(Collected data)
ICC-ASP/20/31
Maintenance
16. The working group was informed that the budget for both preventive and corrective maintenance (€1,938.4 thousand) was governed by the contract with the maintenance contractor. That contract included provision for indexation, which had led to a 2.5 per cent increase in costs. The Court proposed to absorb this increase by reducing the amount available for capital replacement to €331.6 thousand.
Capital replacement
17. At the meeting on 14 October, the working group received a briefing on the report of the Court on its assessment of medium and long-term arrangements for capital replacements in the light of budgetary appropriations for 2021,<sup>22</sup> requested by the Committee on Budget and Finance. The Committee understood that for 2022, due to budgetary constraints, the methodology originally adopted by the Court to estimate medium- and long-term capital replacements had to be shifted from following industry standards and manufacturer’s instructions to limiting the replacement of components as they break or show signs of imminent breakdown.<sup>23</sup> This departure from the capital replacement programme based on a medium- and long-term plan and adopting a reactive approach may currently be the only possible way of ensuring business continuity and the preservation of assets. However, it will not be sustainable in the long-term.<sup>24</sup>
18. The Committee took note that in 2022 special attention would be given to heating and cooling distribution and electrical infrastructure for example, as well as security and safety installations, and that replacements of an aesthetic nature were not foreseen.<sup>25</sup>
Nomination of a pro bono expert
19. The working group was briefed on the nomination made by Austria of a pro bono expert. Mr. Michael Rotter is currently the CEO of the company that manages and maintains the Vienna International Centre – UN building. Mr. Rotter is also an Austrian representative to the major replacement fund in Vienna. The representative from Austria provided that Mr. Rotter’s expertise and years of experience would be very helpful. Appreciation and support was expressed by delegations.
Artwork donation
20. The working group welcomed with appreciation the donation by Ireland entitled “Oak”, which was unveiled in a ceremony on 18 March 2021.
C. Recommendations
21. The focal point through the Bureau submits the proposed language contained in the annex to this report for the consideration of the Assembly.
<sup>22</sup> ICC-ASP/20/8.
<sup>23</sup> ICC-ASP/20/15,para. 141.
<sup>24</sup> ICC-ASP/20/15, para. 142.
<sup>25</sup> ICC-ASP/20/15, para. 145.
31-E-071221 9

**EXERCISE**
What is needed is a full, exact copy of the records.

**RESULT OF THIS EXERCISE**
ICC-ASP/20/31
Maintenance
16. The working group was informed that the budget for both preventive and corrective maintenance (€1,938.4 thousand) was governed by the contract with the maintenance contractor. That contract included provision for indexation, which had led to a 2.5 per cent increase in costs. The Court proposed to absorb this increase by reducing the amount available for capital replacement to €331.6 thousand.
Capital replacement
17. At the meeting on 14 October, the working group received a briefing on the report of the Court on its assessment of medium and long-term arrangements for capital replacements in the light of budgetary appropriations for 2021,<sup>22</sup> requested by the Committee on Budget and Finance. The Committee understood that for 2022, due to budgetary constraints, the methodology originally adopted by the Court to estimate medium- and long-term capital replacements had to be shifted from following industry standards and manufacturer’s instructions to limiting the replacement of components as they break or show signs of imminent breakdown.<sup>23</sup> This departure from the capital replacement programme based on a medium- and long-term plan and adopting a reactive approach may currently be the only possible way of ensuring business continuity and the preservation of assets. However, it will not be sustainable in the long-term.<sup>24</sup>
18. The Committee took note that in 2022 special attention would be given to heating and cooling distribution and electrical infrastructure for example, as well as security and safety installations, and that replacements of an aesthetic nature were not foreseen.<sup>25</sup>
Nomination of a pro bono expert
19. The working group was briefed on the nomination made by Austria of a pro bono expert. Mr. Michael Rotter is currently the CEO of the company that manages and maintains the Vienna International Centre – UN building. Mr. Rotter is also an Austrian representative to the major replacement fund in Vienna. The representative from Austria provided that Mr. Rotter’s expertise and years of experience would be very helpful. Appreciation and support was expressed by delegations.
Artwork donation
20. The working group welcomed with appreciation the donation by Ireland entitled “Oak”, which was unveiled in a ceremony on 18 March 2021.
C. Recommendations
21. The focal point through the Bureau submits the proposed language contained in the annex to this report for the consideration of the Assembly.
<sup>22</sup> ICC-ASP/20/8.
<sup>23</sup> ICC-ASP/20/15,para. 141.
<sup>24</sup> ICC-ASP/20/15, para. 142.
<sup>25</sup> ICC-ASP/20/15, para. 145.
31-E-071221 9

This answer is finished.